Yesterday was our final day in Cape Town. As we flew back to Johannesburg, I reflected on the sites, tours, and people we encountered which have expanded my understanding of the cultural, historical and political dynamics of this beautiful port city. It's been a whirlwind. Over the last three days I've feasted on some of the best Indian and African food ever (District 6 Guest House, our home for the last 3 days, and Marcos African Restaurant respectively); we visited the bleak terrain of Robben Island, the prison home to Nelson Mandela and other luminaries from the 1960s anti-apartheid leadership; toured The District 6 Museum, which chronicles the apartheid government's forcible removal of some 70,000 people from a thriving multi-cultural community in the 1970s; had a sumptuous lunch at the lovely home of Archbishop and Mrs.

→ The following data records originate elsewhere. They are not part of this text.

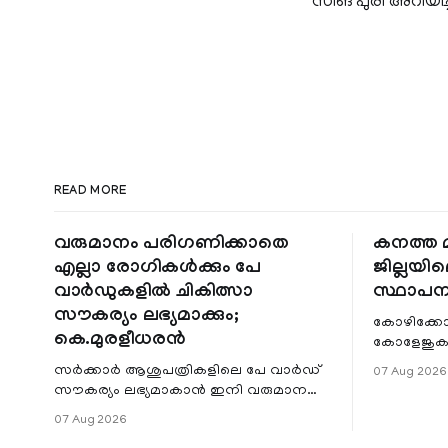
സിങ് പുരി അറിയിച്ച
READ MORE
വരുമാനം പരിഗണിക്കാതെ
കനത്ത മ
എല്ലാ രോഗികൾക്കും പേ
ജില്ലയില
വാർഡുകളിൽ ചികിത്സാ
സ്ഥാപന
സൗകര്യം ലഭ്യമാക്കും;
കോഴിക്കോ
കെ.മുരളീധരൻ
കോളേജുകൾ
സ്ഥാപനങ്
സർക്കാർ ആശുപത്രികളിലെ പേ വാർഡ്
07 Aug 2026
ജില്ലയില
സൗകര്യം ലഭ്യമാകാൻ ഇനി വരുമാന
മേഖലകളിലു
പരിധിയുടെ മാനദണ്ഡമാക്കില്ല.
07 Aug 2026
വരുമാനം പരിഗണിക്കാതെ എല്ലാ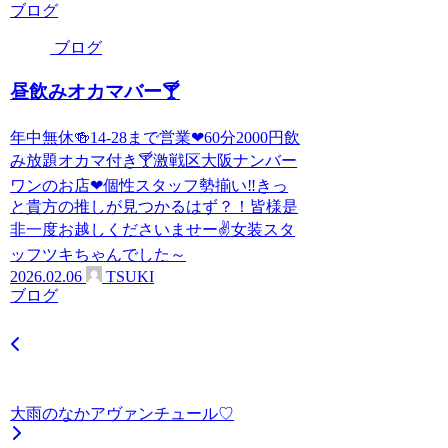
ブログ
ブログ
昼飲みオカマバー🍸
年中無休🍻14-28まで営業❤60分2000円飲
み放題オカマ付き🍸激戦区大阪ナンバー
ワンのお店❤個性スタッフ勢揃い‼️きっ
と貴方の推しが見つかるはず？！皆様是
非一度お越しくださいませー✌女装スタ
ッフツキちゃんでした～
2026.02.06
TSUKI
ブログ
大雨のなかアヴァンチュール♡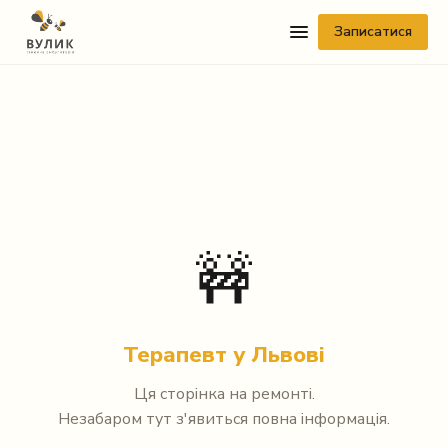
Записатися
Telegram
🚧
Viber
WhatsApp
Терапевт у Львові
Facebook Messenger
Ця сторінка на ремонті.
Незабаром тут з'явиться повна інформація.
Instagram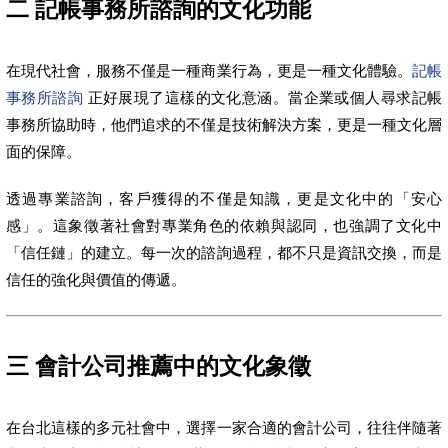
二 記帳事務所諮詢的文化功能
在現代社會，服務不僅是一種商業行為，更是一種文化體驗。
記帳
事務所諮詢
正好展現了這樣的文化意涵。當企業或個人尋求記帳
事務所協助時，他們追求的不僅是技術解決方案，更是一種文化層
面的保障。
透過專業諮詢，客戶獲得的不僅是知識，更是文化中的「安心
感」。這象徵著社會對專業角色的依賴與認同，也強調了文化中
「信任鏈」的建立。每一次的諮詢過程，都不只是資訊交換，而是
信任的強化與價值的傳遞。
三 會計公司推薦中的文化象徵
在台北這樣的多元社會中，選擇一家合適的會計公司，往往伴隨著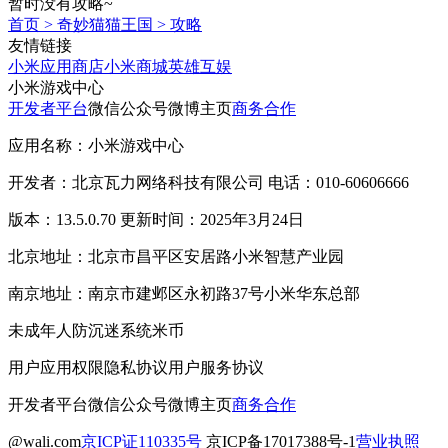
暂时没有攻略~
首页
>
奇妙猫猫王国
>
攻略
友情链接
小米应用商店
小米商城
英雄互娱
小米游戏中心
开发者平台
微信公众号
微博主页
商务合作
应用名称：小米游戏中心
开发者：北京瓦力网络科技有限公司 电话：010-60606666
版本：13.5.0.70 更新时间：2025年3月24日
北京地址：北京市昌平区安居路小米智慧产业园
南京地址：南京市建邺区永初路37号小米华东总部
未成年人防沉迷系统
米币
用户应用权限
隐私协议
用户服务协议
开发者平台
微信公众号
微博主页
商务合作
@wali.com
京ICP证110335号
京ICP备17017388号-1
营业执照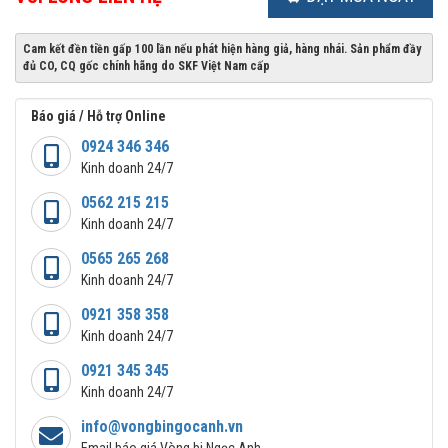
Cam kết đền tiền gấp 100 lần nếu phát hiện hàng giả, hàng nhái. Sản phẩm đầy
đủ CO, CQ gốc chính hãng do SKF Việt Nam cấp
Báo giá / Hỗ trợ Online
0924 346 346
Kinh doanh 24/7
0562 215 215
Kinh doanh 24/7
0565 265 268
Kinh doanh 24/7
0921 358 358
Kinh doanh 24/7
0921 345 345
Kinh doanh 24/7
info@vongbingocanh.vn
Email báo giá Vòng bi Ngọc Anh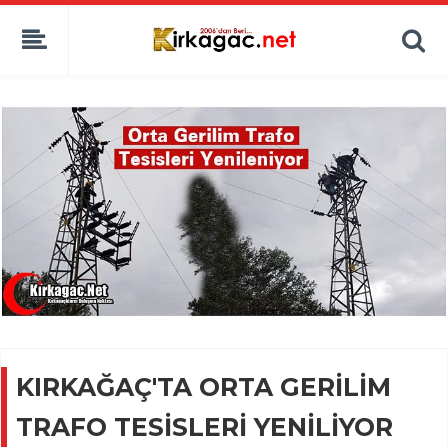
KIRKAĞAÇ'TA ORTA GERİLİM
TRAFO TESİSLERİ YENİLİYOR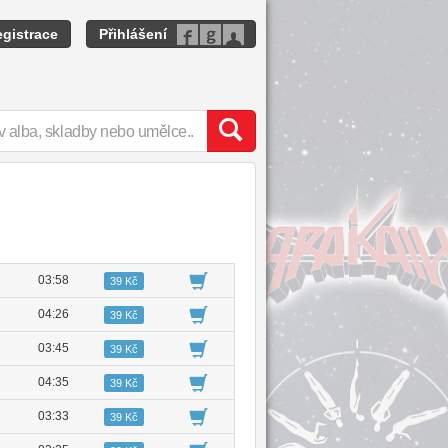
gistrace
Přihlášení
03:58
39 Kč
04:26
39 Kč
03:45
39 Kč
04:35
39 Kč
03:33
39 Kč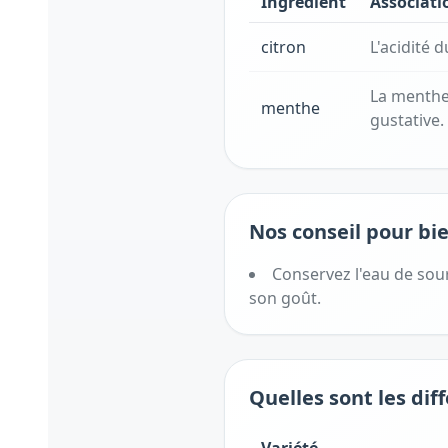
Ingrédient
Associati
citron
L'acidité 
La menthe 
menthe
gustative.
Nos conseil pour bie
Conservez l'eau de sour
son goût.
Quelles sont les dif
Variété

Desmond Tutu; engaged in a powerful conversation with 7 young Black women entrepreneurs struggling to elbow their way into Cape Town's white and male dominated business community; visited Table Mountain, the incredible mountain range towering above Cape Town (we didn't go to the top because of dense cloud cover); and finally, just before heading to Cape Town International airport, we met with the director of Nonceba Family Center, a rape crisis and women's shelter in Khayelitsha, the largest Black township outside of Cape Town.

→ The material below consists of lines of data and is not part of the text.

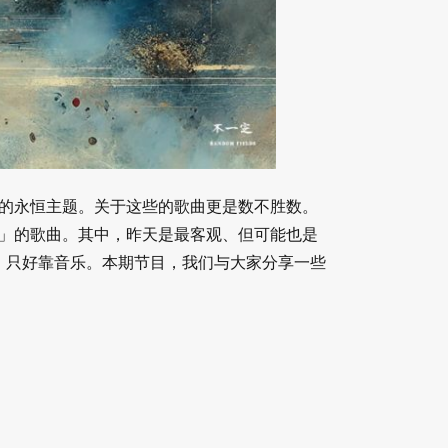
事的永恒主题。关于这些的歌曲更是数不胜数。
天」的歌曲。其中，昨天是最客观、但可能也是
，只好靠音乐。本期节目，我们与大家分享一些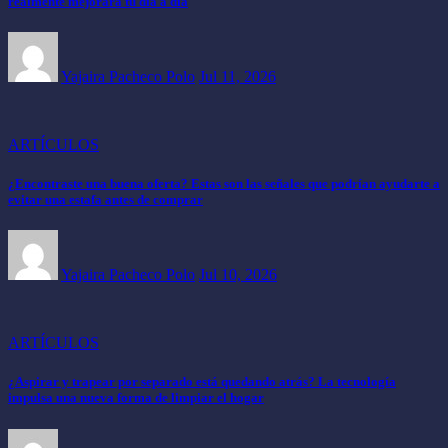
realmente mejorará tu día a día
Yajaira Pacheco Polo
Jul 11, 2026
ARTÍCULOS
¿Encontraste una buena oferta? Estas son las señales que podrían ayudarte a
evitar una estafa antes de comprar
Yajaira Pacheco Polo
Jul 10, 2026
ARTÍCULOS
¿Aspirar y trapear por separado está quedando atrás? La tecnología
impulsa una nueva forma de limpiar el hogar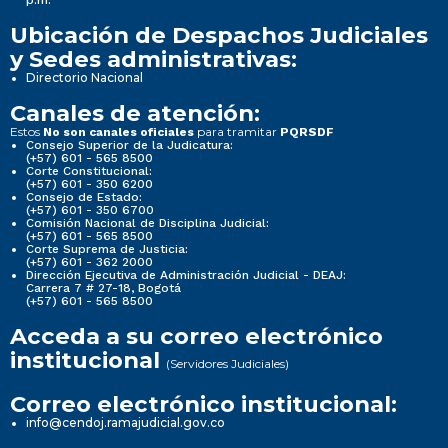
Ubicación de Despachos Judiciales
y Sedes administrativas:
Directorio Nacional
Canales de atención:
Estos
para tramitar
No son canales oficiales
PQRSDF
Consejo Superior de la Judicatura:
(+57) 601 - 565 8500
Corte Constitucional:
(+57) 601 - 350 6200
Consejo de Estado:
(+57) 601 - 350 6700
Comisión Nacional de Disciplina Judicial:
(+57) 601 - 565 8500
Corte Suprema de Justicia:
(+57) 601 - 362 2000
Dirección Ejecutiva de Administración Judicial - DEAJ:
Carrera 7 # 27-18, Bogotá
(+57) 601 - 565 8500
Acceda a su correo electrónico
institucional
(Servidores Judiciales)
Correo electrónico institucional:
info@cendoj.ramajudicial.gov.co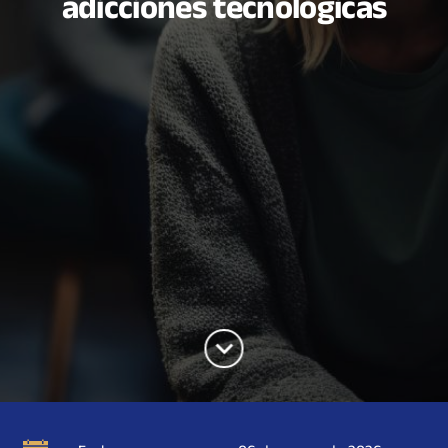
adicciones tecnológicas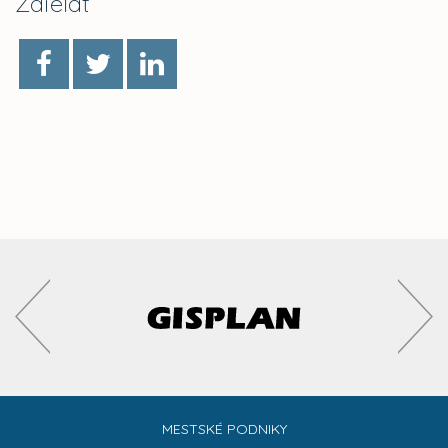
Zdieľať
MESTSKÉ PODNIKY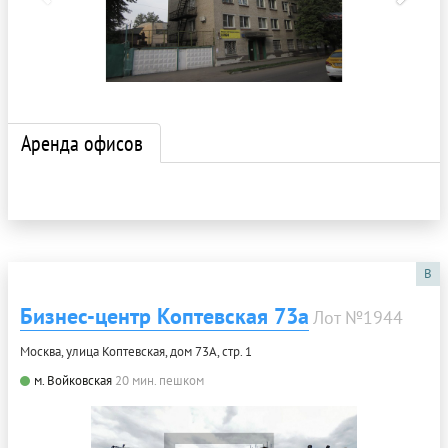
Аренда офисов
B
Бизнес-центр Коптевская 73а
Лот №1944
Москва, улица Коптевская, дом 73А, стр. 1
м. Войковская
20 мин. пешком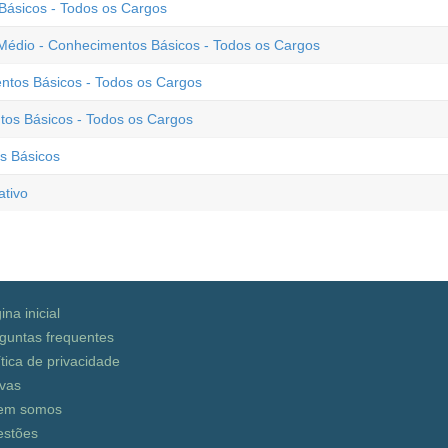
Básicos - Todos os Cargos
io - Conhecimentos Básicos - Todos os Cargos
ntos Básicos - Todos os Cargos
tos Básicos - Todos os Cargos
s Básicos
tivo
ina inicial
guntas frequentes
ítica de privacidade
vas
em somos
stões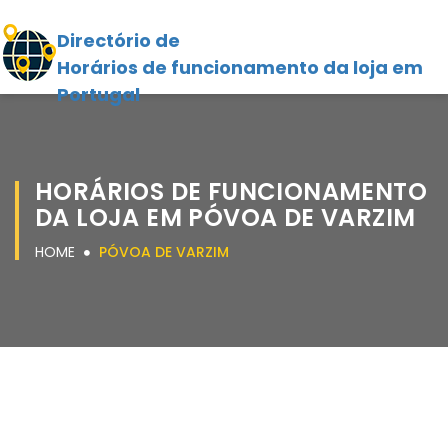
Directório de
Horários de funcionamento da loja em
Portugal
HORÁRIOS DE FUNCIONAMENTO
DA LOJA EM PÓVOA DE VARZIM
HOME
PÓVOA DE VARZIM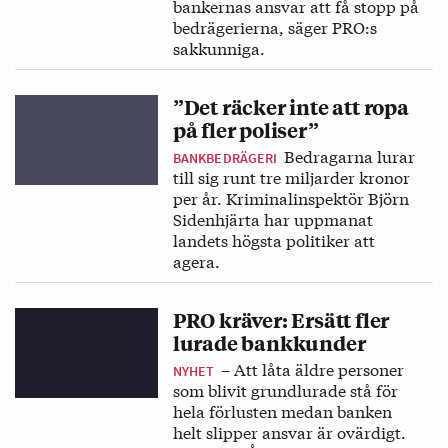
bankernas ansvar att få stopp på
bedrägerierna, säger PRO:s
sakkunniga.
”Det räcker inte att ropa
på fler poliser”
Bedragarna lurar
BANKBEDRÄGERI
till sig runt tre miljarder kronor
per år. Kriminalinspektör Björn
Sidenhjärta har uppmanat
landets högsta politiker att
agera.
PRO kräver: Ersätt fler
lurade bankkunder
– Att låta äldre personer
NYHET
som blivit grundlurade stå för
hela förlusten medan banken
helt slipper ansvar är ovärdigt.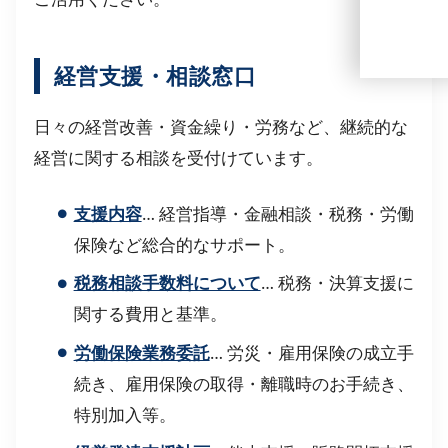
経営支援・相談窓口
日々の経営改善・資金繰り・労務など、継続的な
経営に関する相談を受付けています。
支援内容
… 経営指導・金融相談・税務・労働
保険など総合的なサポート。
税務相談手数料について
… 税務・決算支援に
関する費用と基準。
労働保険業務委託
… 労災・雇用保険の成立手
続き、雇用保険の取得・離職時のお手続き、
特別加入等。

This beautiful, state of the art facility was opened in 2008 (although they have been providing services since 1998) with support generated after the tragic death of a 19-year-old budding filmmaker, Ashley Kaimowitz, who had been introduced to Nonceba while making a film about child rape in Khayelitsha in 2002. (She was killed by a drunk driver in 2005). While the stories of rape, incest and abuse were sickening, many of them sounded hauntingly familiar to the horrors that happen to young children, teenage girls and vulnerable women in the States. But what is disturbingly different: Nonceba is the ONLY such center in all of Khayelitsha, a township of almost a million people.

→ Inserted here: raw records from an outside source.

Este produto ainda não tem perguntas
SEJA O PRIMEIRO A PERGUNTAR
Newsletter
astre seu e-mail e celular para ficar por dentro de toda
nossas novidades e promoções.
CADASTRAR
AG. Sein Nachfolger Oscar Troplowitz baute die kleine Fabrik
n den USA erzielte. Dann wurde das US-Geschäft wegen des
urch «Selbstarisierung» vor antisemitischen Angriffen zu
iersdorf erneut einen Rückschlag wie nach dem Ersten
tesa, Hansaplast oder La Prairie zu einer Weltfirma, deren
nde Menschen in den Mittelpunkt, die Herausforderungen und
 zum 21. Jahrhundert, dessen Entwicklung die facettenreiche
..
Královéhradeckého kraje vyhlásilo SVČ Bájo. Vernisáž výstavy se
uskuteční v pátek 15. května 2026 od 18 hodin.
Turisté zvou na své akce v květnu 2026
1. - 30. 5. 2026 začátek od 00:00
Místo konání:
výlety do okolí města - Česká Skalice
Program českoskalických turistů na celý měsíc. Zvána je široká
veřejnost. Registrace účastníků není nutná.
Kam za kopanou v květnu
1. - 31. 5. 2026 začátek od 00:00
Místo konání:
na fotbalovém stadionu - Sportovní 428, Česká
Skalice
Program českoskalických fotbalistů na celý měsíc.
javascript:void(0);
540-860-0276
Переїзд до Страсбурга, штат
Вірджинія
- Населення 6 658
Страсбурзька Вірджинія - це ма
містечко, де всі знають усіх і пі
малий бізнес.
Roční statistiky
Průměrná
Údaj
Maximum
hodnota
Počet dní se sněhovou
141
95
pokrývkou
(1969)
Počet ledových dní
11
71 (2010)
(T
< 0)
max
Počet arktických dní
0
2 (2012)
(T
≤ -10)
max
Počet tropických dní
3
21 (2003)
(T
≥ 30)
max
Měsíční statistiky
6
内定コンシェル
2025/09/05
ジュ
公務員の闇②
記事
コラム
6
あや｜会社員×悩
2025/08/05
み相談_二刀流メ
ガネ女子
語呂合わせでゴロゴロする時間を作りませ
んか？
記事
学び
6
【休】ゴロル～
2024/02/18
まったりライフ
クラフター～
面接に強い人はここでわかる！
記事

My take away message was that there is incredible power in one person's stand against injustice. In the mid-90s, the director of Nonceba Family Center, Nocawe Mokayi, was so horrified when a six year old was raped, she was moved to action. Over a decade later, she has created a safe haven for vulnerable, abused children while leading an education revolution to empower young girls and women to heal their wounds.